Extract the lines of the items that start at the line containing "ATENCIÓ MÈDICA" and end at the line containing "confiança. Comptem amb múltiples", reproducing them word for word with both ends included.

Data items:
◆ ◆ ◆

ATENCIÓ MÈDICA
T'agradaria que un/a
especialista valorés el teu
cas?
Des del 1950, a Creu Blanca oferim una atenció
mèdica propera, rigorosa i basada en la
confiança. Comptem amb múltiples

◆ ◆ ◆

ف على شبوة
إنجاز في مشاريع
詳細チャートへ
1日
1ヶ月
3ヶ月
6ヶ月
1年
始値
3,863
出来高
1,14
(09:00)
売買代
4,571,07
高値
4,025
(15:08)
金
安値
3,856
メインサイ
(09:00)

◆ ◆ ◆

Exercise answer –
ATENCIÓ MÈDICA
T'agradaria que un/a
especialista valorés el teu
cas?
Des del 1950, a Creu Blanca oferim una atenció
mèdica propera, rigorosa i basada en la
confiança. Comptem amb múltiples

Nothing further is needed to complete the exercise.